The bishops had applauded last week's directive from Attorney General John Ashcroft that Oregon doctors who use an assisted-suicide law could lose their licenses to prescribe federally controlled drugs. A federal judge has granted a temporary restraining order barring the directive.

In this latest proclamation, the conference urged Roman Catholics to continue to lobby public officials and the general public to support the church's positions.

The bishops said they were encouraged by a decline in abortions and new state laws that restrict the procedure. But they noted their failure to reverse the Supreme Court's 1973 Roe v. Wade decision that legalized abortion.

"It is impossible, as our Holy Father reminds us, to further the common good without acknowledging and defending the right to life, upon which all other inalienable rights of individuals are founded," the bishops said.

Regarding Africa, the group urged the United States to build new connections with the continent by increasing humanitarian aid, easing debt burdens and forging trade agreements.

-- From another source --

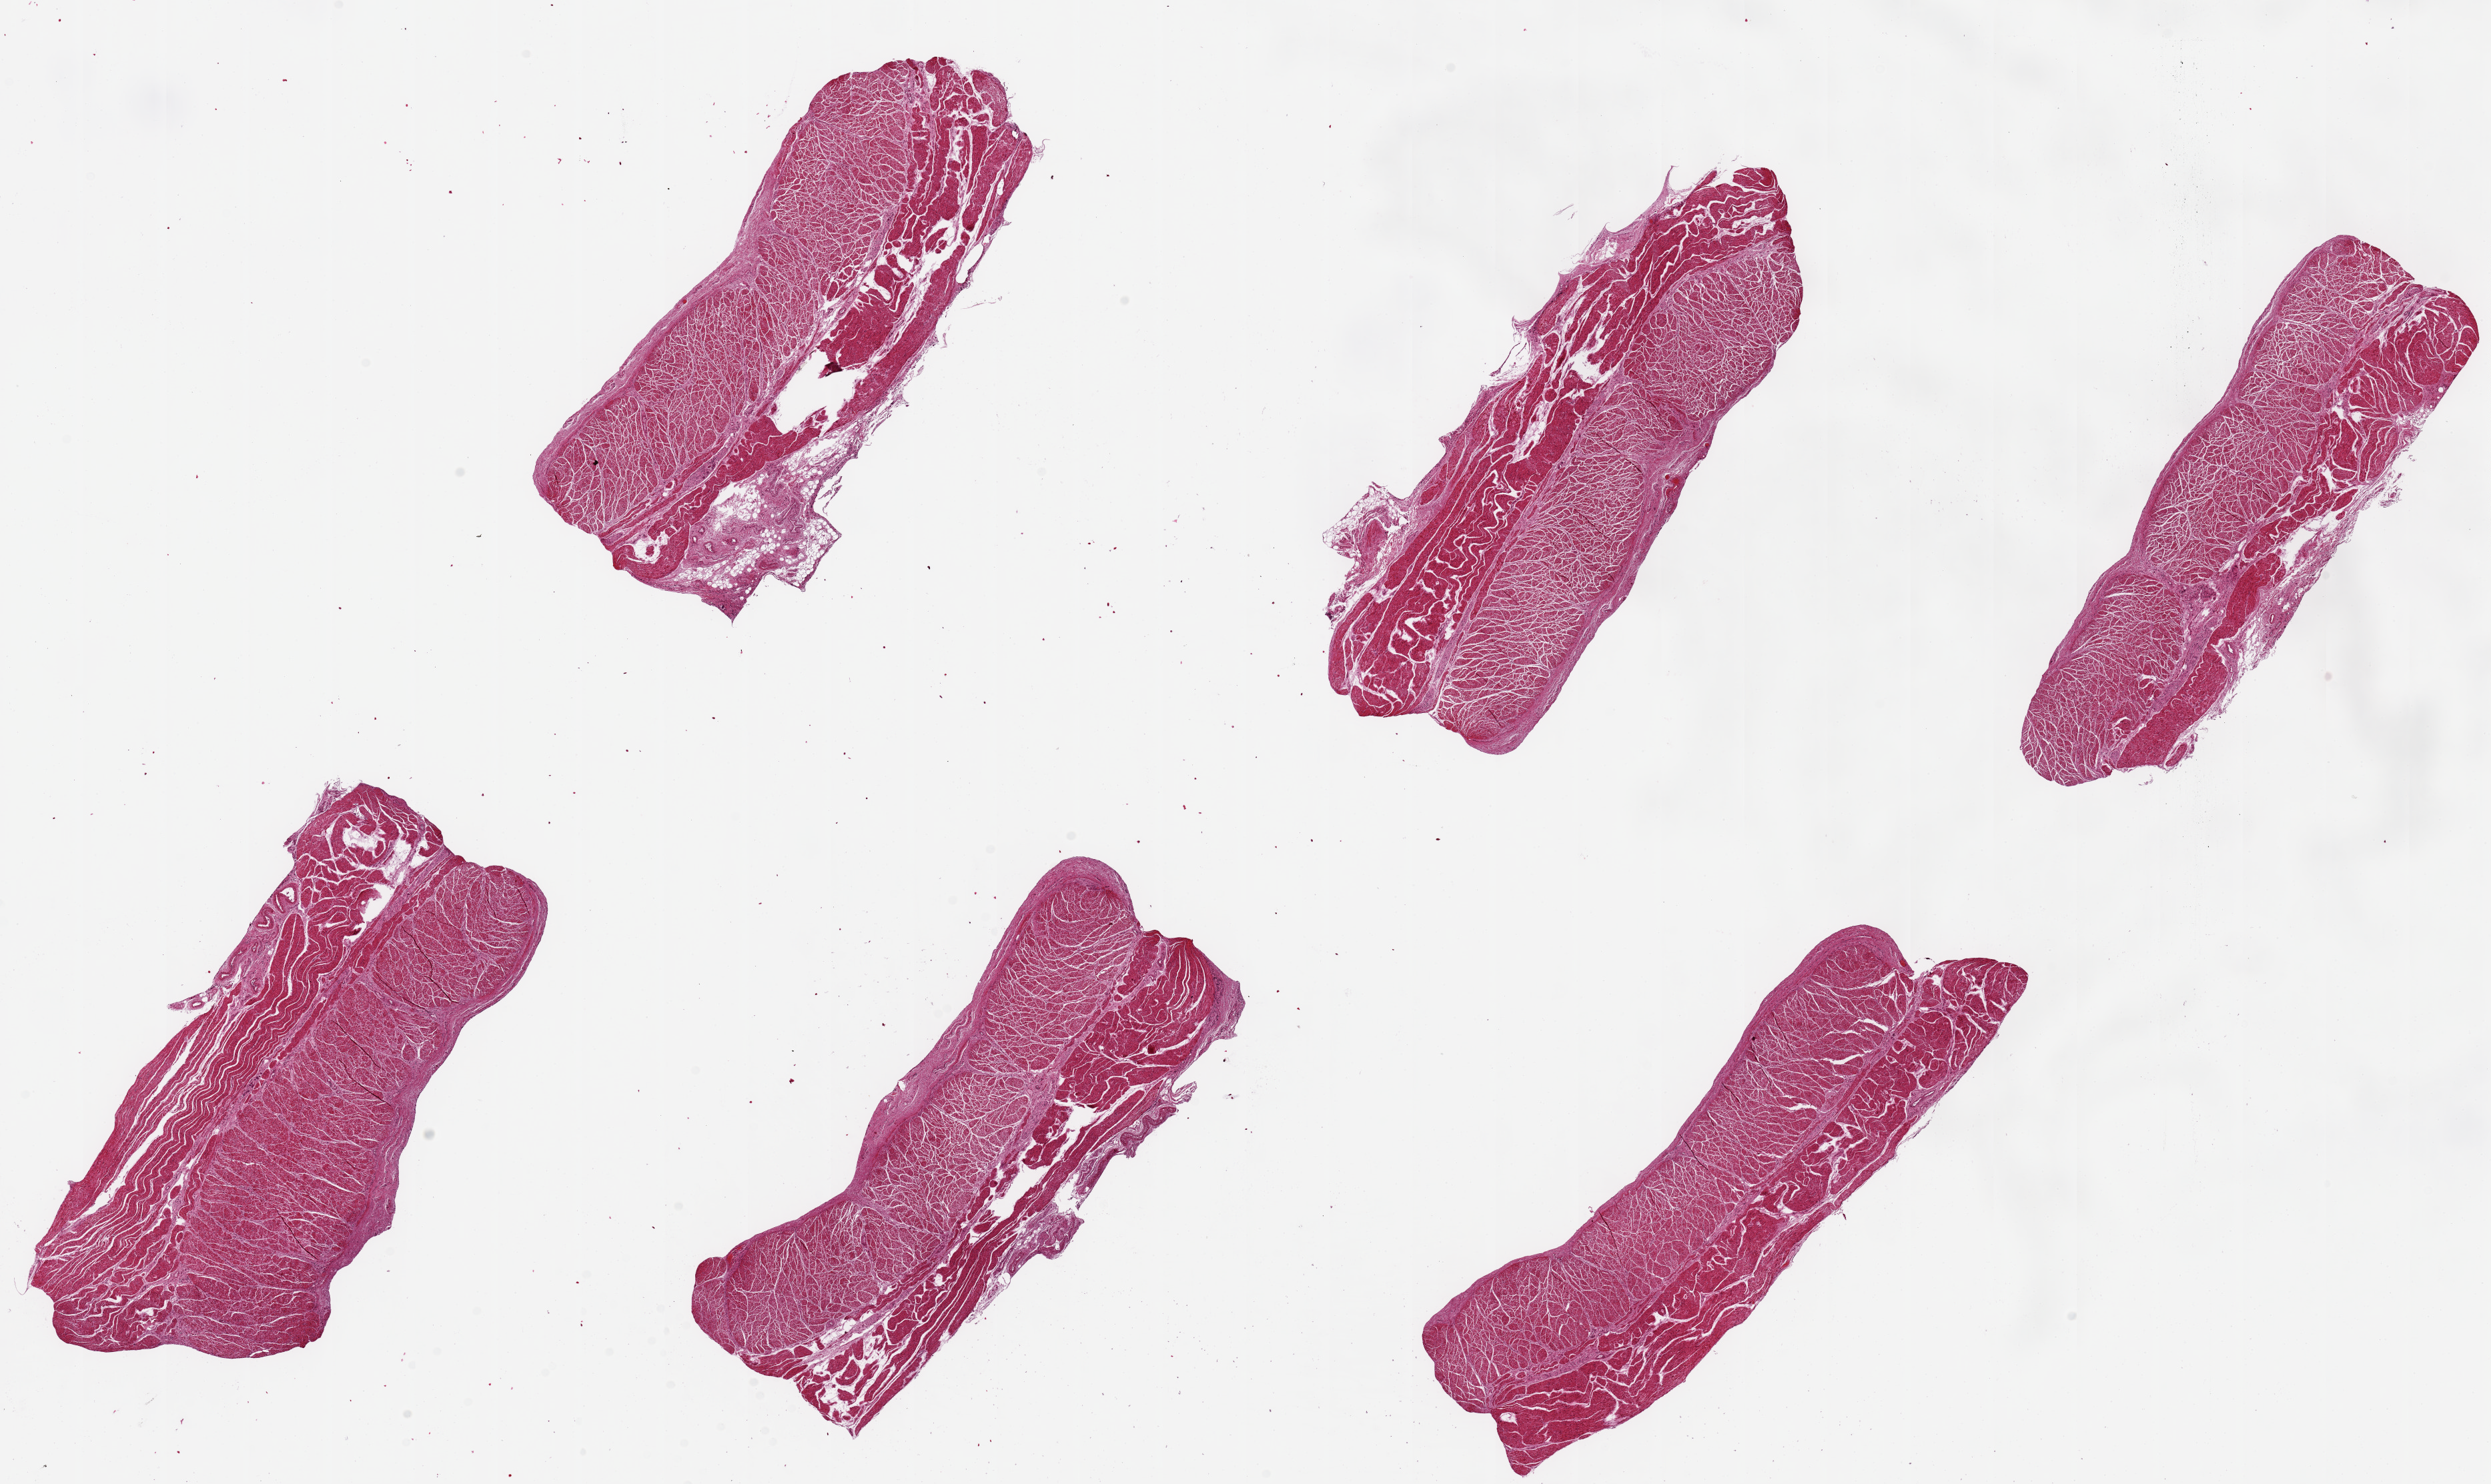
Whole-slide image, H&E stain, a low-resolution overview of the entire scanned area, about 29.5 x 17.6 mm (acquisition: 20x scan); PAXgene-fixed paraffin-embedded (PFPE) section; target tissue: esophageal muscle; tissue donor sample.
Reviewer comment on this tissue sample: 6 pieces, up to 8x2mm; all muscularis.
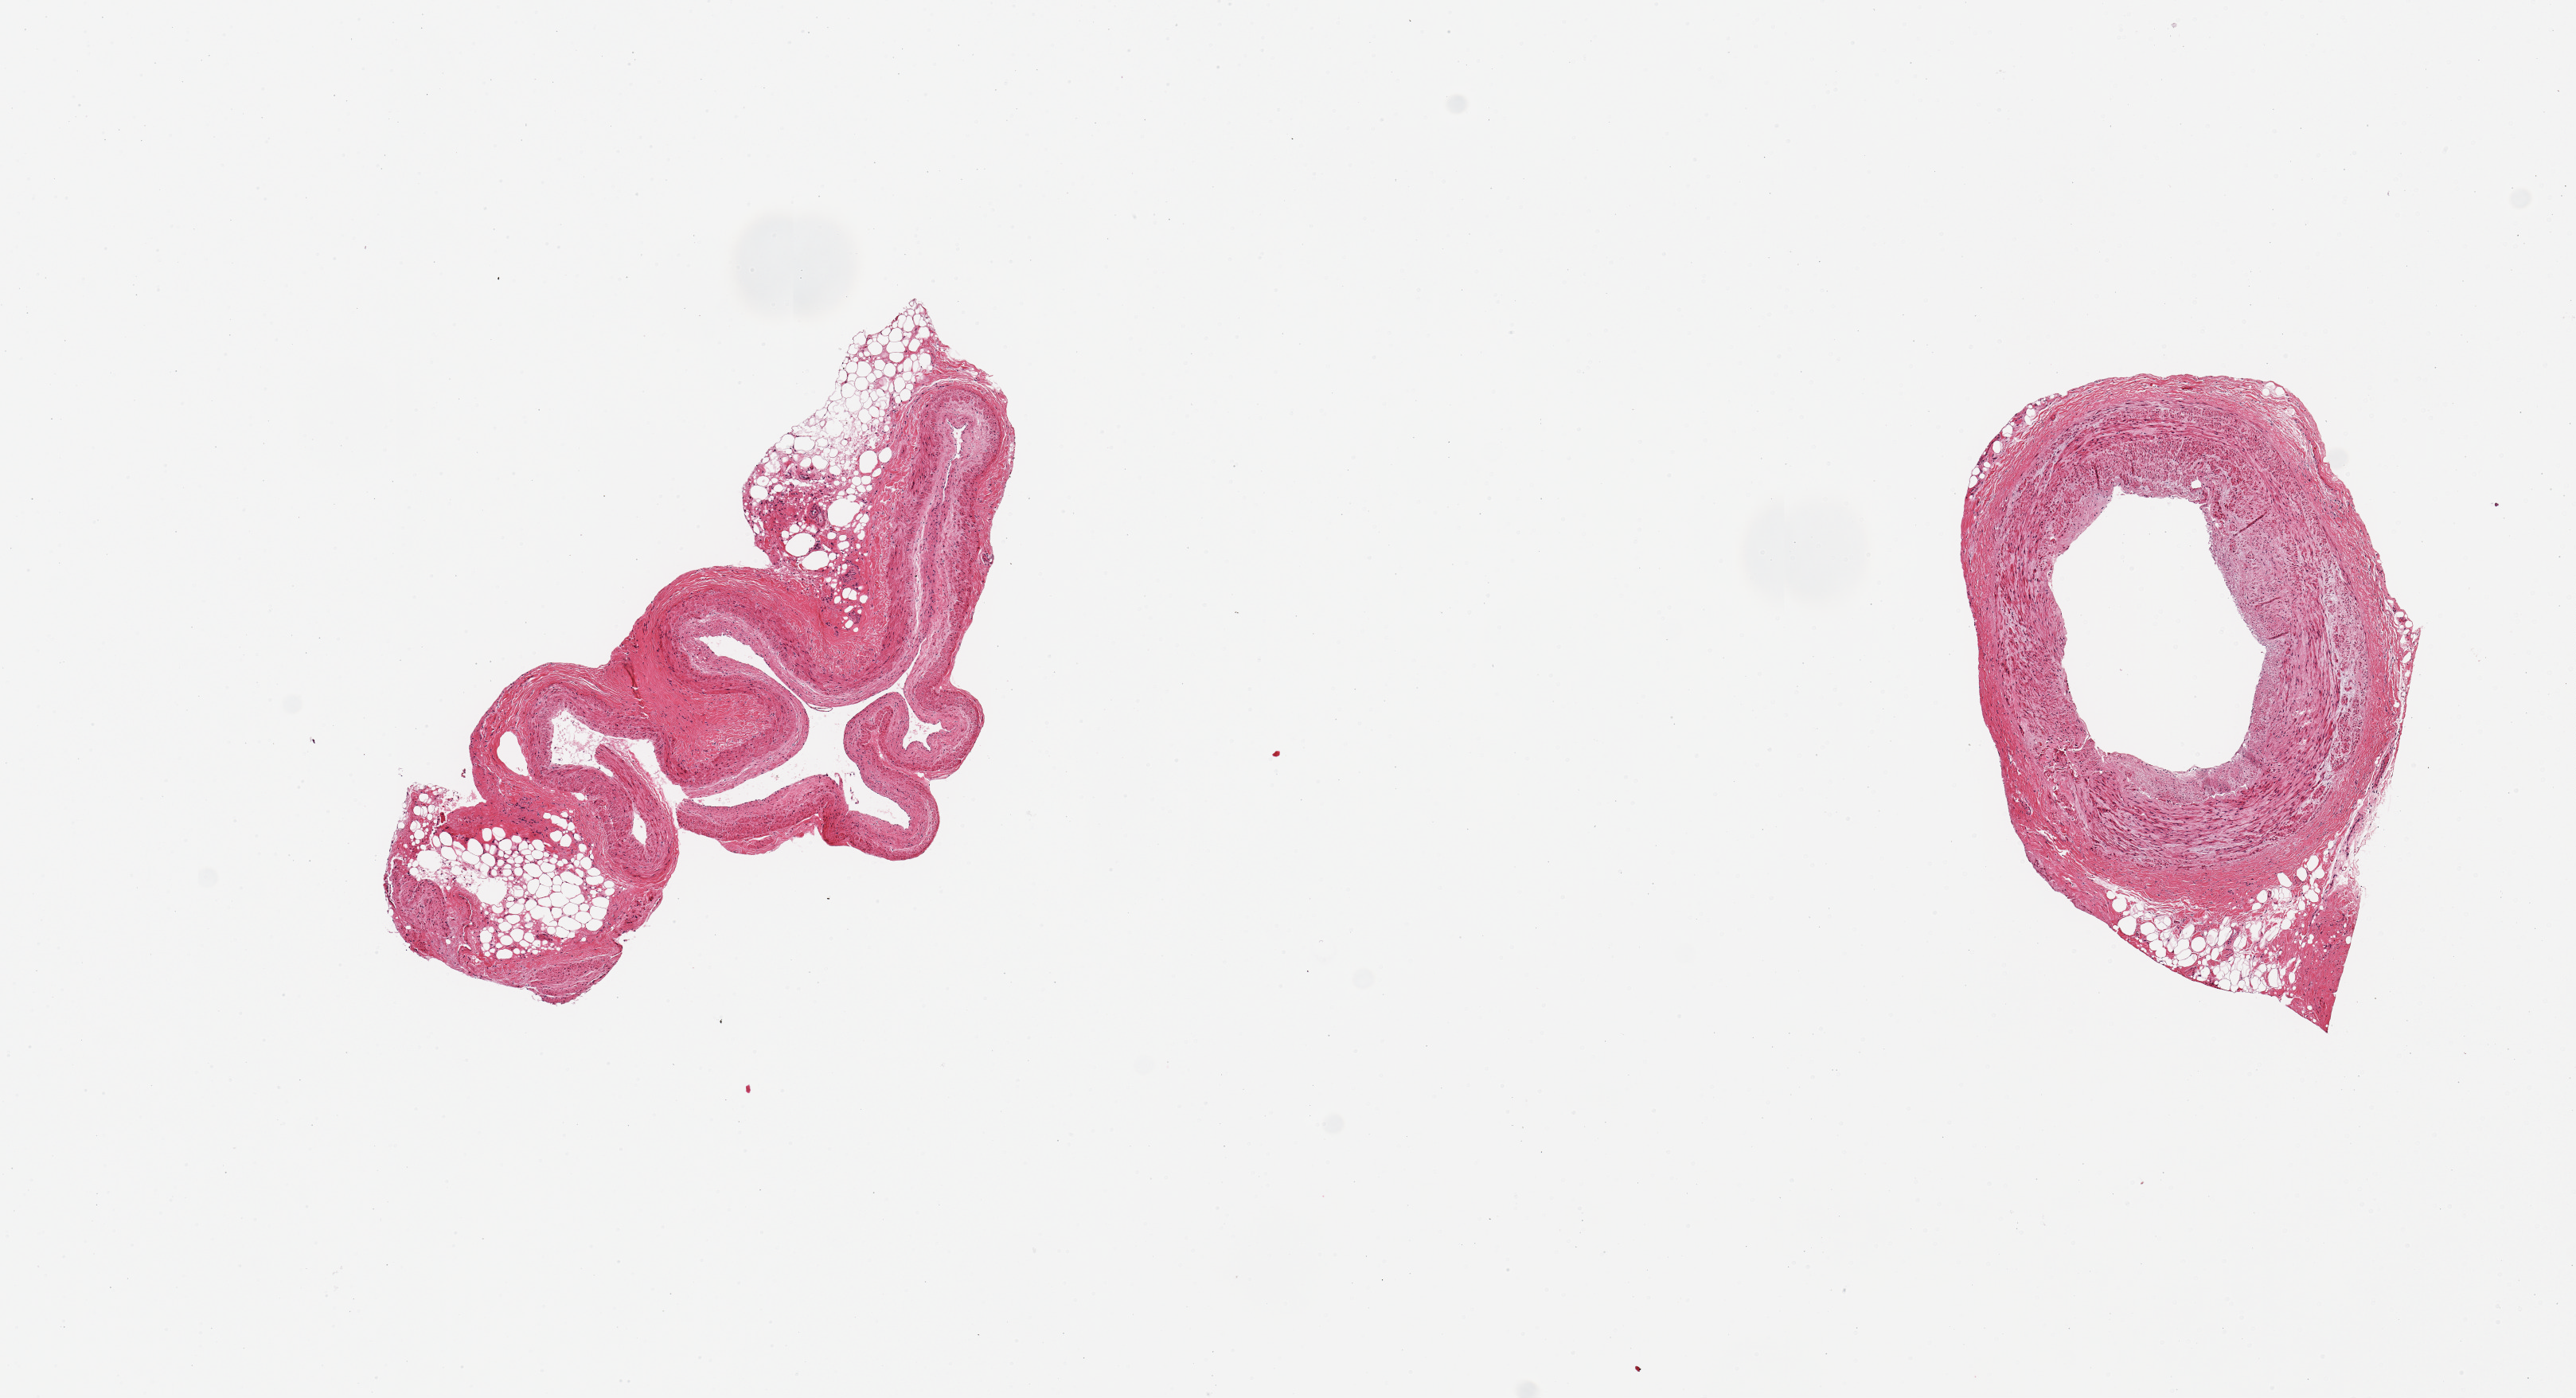
Whole-slide image, H&E stain, shown as a low-resolution overview of the whole scanned area (about 12.8 x 6.9 mm, from a 20x scan). PAXgene-fixed, paraffin-embedded tissue. Section of coronary artery (target tissue). Donor tissue sample. Donor: female.
• reviewer comment on this tissue sample: 2 pieces, no significant atherosis, nubbins of fat up to ~0.8mm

"The United States must not write off Africa as having little relevance to our strategic priorities but rather must embrace a broader vision of our nation's interest in, and obligation to, the world's poorest continent," the bishops said in their proclamation.

The bishops also approved amendments to canon law outlining when laymen can preach in church. The changes, meant in part to address a shortage of priests and the needs of non-English-speaking parishioners, were first proposed two years ago. The Vatican still must approve any revisions.